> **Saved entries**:

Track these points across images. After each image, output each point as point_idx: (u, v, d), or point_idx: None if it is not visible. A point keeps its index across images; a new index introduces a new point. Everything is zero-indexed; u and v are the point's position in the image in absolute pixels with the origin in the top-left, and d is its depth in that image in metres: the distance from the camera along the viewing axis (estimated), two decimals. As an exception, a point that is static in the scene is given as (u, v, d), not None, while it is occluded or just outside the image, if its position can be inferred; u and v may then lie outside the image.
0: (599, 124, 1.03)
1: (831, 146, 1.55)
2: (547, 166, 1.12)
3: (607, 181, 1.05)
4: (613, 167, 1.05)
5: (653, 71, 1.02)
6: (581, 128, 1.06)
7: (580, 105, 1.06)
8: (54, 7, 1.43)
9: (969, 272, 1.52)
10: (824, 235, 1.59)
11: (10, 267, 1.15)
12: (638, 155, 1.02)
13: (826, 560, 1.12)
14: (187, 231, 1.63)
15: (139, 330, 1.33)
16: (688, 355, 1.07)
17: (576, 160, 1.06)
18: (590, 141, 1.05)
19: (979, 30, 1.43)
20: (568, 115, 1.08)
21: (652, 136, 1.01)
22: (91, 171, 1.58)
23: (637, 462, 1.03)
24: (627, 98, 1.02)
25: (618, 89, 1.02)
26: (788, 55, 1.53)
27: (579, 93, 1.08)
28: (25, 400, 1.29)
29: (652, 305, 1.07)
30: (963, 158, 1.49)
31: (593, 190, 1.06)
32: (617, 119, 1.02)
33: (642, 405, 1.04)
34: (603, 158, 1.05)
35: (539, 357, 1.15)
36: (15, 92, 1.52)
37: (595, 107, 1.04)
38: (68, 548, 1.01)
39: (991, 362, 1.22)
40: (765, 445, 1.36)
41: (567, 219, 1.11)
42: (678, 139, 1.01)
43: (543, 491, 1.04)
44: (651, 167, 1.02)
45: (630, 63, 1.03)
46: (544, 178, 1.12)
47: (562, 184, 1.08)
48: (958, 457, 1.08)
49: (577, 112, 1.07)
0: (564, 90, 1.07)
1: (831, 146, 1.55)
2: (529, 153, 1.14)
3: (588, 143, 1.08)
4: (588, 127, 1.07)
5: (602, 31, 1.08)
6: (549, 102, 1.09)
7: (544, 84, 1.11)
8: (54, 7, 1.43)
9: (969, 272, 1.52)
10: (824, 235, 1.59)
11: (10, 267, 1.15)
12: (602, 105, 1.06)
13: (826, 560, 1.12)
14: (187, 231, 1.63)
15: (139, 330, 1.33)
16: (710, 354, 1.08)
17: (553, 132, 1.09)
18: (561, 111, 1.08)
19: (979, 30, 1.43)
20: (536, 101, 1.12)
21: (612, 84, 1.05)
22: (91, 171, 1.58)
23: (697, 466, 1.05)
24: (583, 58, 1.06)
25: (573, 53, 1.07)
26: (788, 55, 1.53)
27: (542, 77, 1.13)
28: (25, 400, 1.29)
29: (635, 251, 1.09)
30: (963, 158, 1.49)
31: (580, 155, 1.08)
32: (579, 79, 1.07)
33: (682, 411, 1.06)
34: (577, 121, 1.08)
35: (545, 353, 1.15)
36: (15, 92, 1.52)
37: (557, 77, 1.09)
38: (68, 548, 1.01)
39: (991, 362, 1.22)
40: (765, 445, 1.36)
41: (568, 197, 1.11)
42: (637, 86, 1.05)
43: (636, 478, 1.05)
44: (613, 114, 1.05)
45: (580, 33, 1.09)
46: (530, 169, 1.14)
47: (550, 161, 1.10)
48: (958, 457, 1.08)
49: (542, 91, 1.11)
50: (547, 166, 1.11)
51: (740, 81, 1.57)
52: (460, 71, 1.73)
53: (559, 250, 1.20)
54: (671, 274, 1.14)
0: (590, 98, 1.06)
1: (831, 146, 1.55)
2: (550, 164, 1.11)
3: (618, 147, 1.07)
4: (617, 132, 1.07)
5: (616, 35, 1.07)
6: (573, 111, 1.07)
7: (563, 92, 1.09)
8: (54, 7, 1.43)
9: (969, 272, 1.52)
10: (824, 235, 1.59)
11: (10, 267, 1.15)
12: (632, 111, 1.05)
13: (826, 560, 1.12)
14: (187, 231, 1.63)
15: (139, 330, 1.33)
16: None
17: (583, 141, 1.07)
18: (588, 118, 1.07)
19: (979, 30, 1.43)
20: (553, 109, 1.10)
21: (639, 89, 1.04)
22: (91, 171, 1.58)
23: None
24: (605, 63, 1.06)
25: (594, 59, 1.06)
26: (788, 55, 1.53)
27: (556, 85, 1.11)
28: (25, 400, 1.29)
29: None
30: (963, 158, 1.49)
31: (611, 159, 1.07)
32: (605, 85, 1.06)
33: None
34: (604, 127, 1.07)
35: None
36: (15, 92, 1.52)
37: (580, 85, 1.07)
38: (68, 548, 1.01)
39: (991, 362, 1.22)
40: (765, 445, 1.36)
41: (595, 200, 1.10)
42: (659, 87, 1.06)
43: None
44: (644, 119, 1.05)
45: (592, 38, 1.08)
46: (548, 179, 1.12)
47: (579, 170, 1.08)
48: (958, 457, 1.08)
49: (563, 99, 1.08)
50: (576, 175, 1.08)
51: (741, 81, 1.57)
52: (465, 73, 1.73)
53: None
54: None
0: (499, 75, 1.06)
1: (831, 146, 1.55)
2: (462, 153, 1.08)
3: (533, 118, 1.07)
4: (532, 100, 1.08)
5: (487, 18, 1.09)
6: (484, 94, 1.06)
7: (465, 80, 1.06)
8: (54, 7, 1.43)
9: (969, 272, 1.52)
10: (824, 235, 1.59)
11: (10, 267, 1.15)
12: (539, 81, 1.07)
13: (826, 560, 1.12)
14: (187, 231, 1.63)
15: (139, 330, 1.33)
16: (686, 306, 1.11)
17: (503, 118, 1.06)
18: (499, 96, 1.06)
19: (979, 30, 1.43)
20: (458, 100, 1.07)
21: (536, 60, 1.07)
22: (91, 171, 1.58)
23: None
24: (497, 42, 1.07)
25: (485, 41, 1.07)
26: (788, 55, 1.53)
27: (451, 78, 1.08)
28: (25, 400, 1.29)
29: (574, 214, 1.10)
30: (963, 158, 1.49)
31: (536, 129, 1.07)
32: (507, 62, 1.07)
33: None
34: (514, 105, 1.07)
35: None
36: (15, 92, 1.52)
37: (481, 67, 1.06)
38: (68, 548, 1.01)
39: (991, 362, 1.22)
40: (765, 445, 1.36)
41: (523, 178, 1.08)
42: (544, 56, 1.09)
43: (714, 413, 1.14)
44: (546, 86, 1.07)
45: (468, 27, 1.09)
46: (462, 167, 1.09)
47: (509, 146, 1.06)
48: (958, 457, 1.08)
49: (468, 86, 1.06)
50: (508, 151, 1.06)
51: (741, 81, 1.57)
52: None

> **EXERCISE REQUIREMENTS**: When you reply, retype each line exactly as it appears above.

> **ANSWER FOR THE TASK**:
Track these points across images. After each image, output each point as point_idx: (u, v, d), or point_idx: None if it is not visible. A point keeps its index across images; a new index introduces a new point. Everything is zero-indexed; u and v are the point's position in the image in absolute pixels with the origin in the top-left, and d is its depth in that image in metres: the distance from the camera along the viewing axis (estimated), two decimals. As an exception, a point that is static in the scene is given as (u, v, d), not None, while it is occluded or just outside the image, if its position can be inferred; u and v may then lie outside the image.
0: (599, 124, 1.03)
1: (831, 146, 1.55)
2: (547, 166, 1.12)
3: (607, 181, 1.05)
4: (613, 167, 1.05)
5: (653, 71, 1.02)
6: (581, 128, 1.06)
7: (580, 105, 1.06)
8: (54, 7, 1.43)
9: (969, 272, 1.52)
10: (824, 235, 1.59)
11: (10, 267, 1.15)
12: (638, 155, 1.02)
13: (826, 560, 1.12)
14: (187, 231, 1.63)
15: (139, 330, 1.33)
16: (688, 355, 1.07)
17: (576, 160, 1.06)
18: (590, 141, 1.05)
19: (979, 30, 1.43)
20: (568, 115, 1.08)
21: (652, 136, 1.01)
22: (91, 171, 1.58)
23: (637, 462, 1.03)
24: (627, 98, 1.02)
25: (618, 89, 1.02)
26: (788, 55, 1.53)
27: (579, 93, 1.08)
28: (25, 400, 1.29)
29: (652, 305, 1.07)
30: (963, 158, 1.49)
31: (593, 190, 1.06)
32: (617, 119, 1.02)
33: (642, 405, 1.04)
34: (603, 158, 1.05)
35: (539, 357, 1.15)
36: (15, 92, 1.52)
37: (595, 107, 1.04)
38: (68, 548, 1.01)
39: (991, 362, 1.22)
40: (765, 445, 1.36)
41: (567, 219, 1.11)
42: (678, 139, 1.01)
43: (543, 491, 1.04)
44: (651, 167, 1.02)
45: (630, 63, 1.03)
46: (544, 178, 1.12)
47: (562, 184, 1.08)
48: (958, 457, 1.08)
49: (577, 112, 1.07)
0: (564, 90, 1.07)
1: (831, 146, 1.55)
2: (529, 153, 1.14)
3: (588, 143, 1.08)
4: (588, 127, 1.07)
5: (602, 31, 1.08)
6: (549, 102, 1.09)
7: (544, 84, 1.11)
8: (54, 7, 1.43)
9: (969, 272, 1.52)
10: (824, 235, 1.59)
11: (10, 267, 1.15)
12: (602, 105, 1.06)
13: (826, 560, 1.12)
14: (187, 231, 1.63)
15: (139, 330, 1.33)
16: (710, 354, 1.08)
17: (553, 132, 1.09)
18: (561, 111, 1.08)
19: (979, 30, 1.43)
20: (536, 101, 1.12)
21: (612, 84, 1.05)
22: (91, 171, 1.58)
23: (697, 466, 1.05)
24: (583, 58, 1.06)
25: (573, 53, 1.07)
26: (788, 55, 1.53)
27: (542, 77, 1.13)
28: (25, 400, 1.29)
29: (635, 251, 1.09)
30: (963, 158, 1.49)
31: (580, 155, 1.08)
32: (579, 79, 1.07)
33: (682, 411, 1.06)
34: (577, 121, 1.08)
35: (545, 353, 1.15)
36: (15, 92, 1.52)
37: (557, 77, 1.09)
38: (68, 548, 1.01)
39: (991, 362, 1.22)
40: (765, 445, 1.36)
41: (568, 197, 1.11)
42: (637, 86, 1.05)
43: (636, 478, 1.05)
44: (613, 114, 1.05)
45: (580, 33, 1.09)
46: (530, 169, 1.14)
47: (550, 161, 1.10)
48: (958, 457, 1.08)
49: (542, 91, 1.11)
50: (547, 166, 1.11)
51: (740, 81, 1.57)
52: (460, 71, 1.73)
53: (559, 250, 1.20)
54: (671, 274, 1.14)
0: (590, 98, 1.06)
1: (831, 146, 1.55)
2: (550, 164, 1.11)
3: (618, 147, 1.07)
4: (617, 132, 1.07)
5: (616, 35, 1.07)
6: (573, 111, 1.07)
7: (563, 92, 1.09)
8: (54, 7, 1.43)
9: (969, 272, 1.52)
10: (824, 235, 1.59)
11: (10, 267, 1.15)
12: (632, 111, 1.05)
13: (826, 560, 1.12)
14: (187, 231, 1.63)
15: (139, 330, 1.33)
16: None
17: (583, 141, 1.07)
18: (588, 118, 1.07)
19: (979, 30, 1.43)
20: (553, 109, 1.10)
21: (639, 89, 1.04)
22: (91, 171, 1.58)
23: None
24: (605, 63, 1.06)
25: (594, 59, 1.06)
26: (788, 55, 1.53)
27: (556, 85, 1.11)
28: (25, 400, 1.29)
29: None
30: (963, 158, 1.49)
31: (611, 159, 1.07)
32: (605, 85, 1.06)
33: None
34: (604, 127, 1.07)
35: None
36: (15, 92, 1.52)
37: (580, 85, 1.07)
38: (68, 548, 1.01)
39: (991, 362, 1.22)
40: (765, 445, 1.36)
41: (595, 200, 1.10)
42: (659, 87, 1.06)
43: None
44: (644, 119, 1.05)
45: (592, 38, 1.08)
46: (548, 179, 1.12)
47: (579, 170, 1.08)
48: (958, 457, 1.08)
49: (563, 99, 1.08)
50: (576, 175, 1.08)
51: (741, 81, 1.57)
52: (465, 73, 1.73)
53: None
54: None
0: (499, 75, 1.06)
1: (831, 146, 1.55)
2: (462, 153, 1.08)
3: (533, 118, 1.07)
4: (532, 100, 1.08)
5: (487, 18, 1.09)
6: (484, 94, 1.06)
7: (465, 80, 1.06)
8: (54, 7, 1.43)
9: (969, 272, 1.52)
10: (824, 235, 1.59)
11: (10, 267, 1.15)
12: (539, 81, 1.07)
13: (826, 560, 1.12)
14: (187, 231, 1.63)
15: (139, 330, 1.33)
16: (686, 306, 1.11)
17: (503, 118, 1.06)
18: (499, 96, 1.06)
19: (979, 30, 1.43)
20: (458, 100, 1.07)
21: (536, 60, 1.07)
22: (91, 171, 1.58)
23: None
24: (497, 42, 1.07)
25: (485, 41, 1.07)
26: (788, 55, 1.53)
27: (451, 78, 1.08)
28: (25, 400, 1.29)
29: (574, 214, 1.10)
30: (963, 158, 1.49)
31: (536, 129, 1.07)
32: (507, 62, 1.07)
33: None
34: (514, 105, 1.07)
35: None
36: (15, 92, 1.52)
37: (481, 67, 1.06)
38: (68, 548, 1.01)
39: (991, 362, 1.22)
40: (765, 445, 1.36)
41: (523, 178, 1.08)
42: (544, 56, 1.09)
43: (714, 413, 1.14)
44: (546, 86, 1.07)
45: (468, 27, 1.09)
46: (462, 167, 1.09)
47: (509, 146, 1.06)
48: (958, 457, 1.08)
49: (468, 86, 1.06)
50: (508, 151, 1.06)
51: (741, 81, 1.57)
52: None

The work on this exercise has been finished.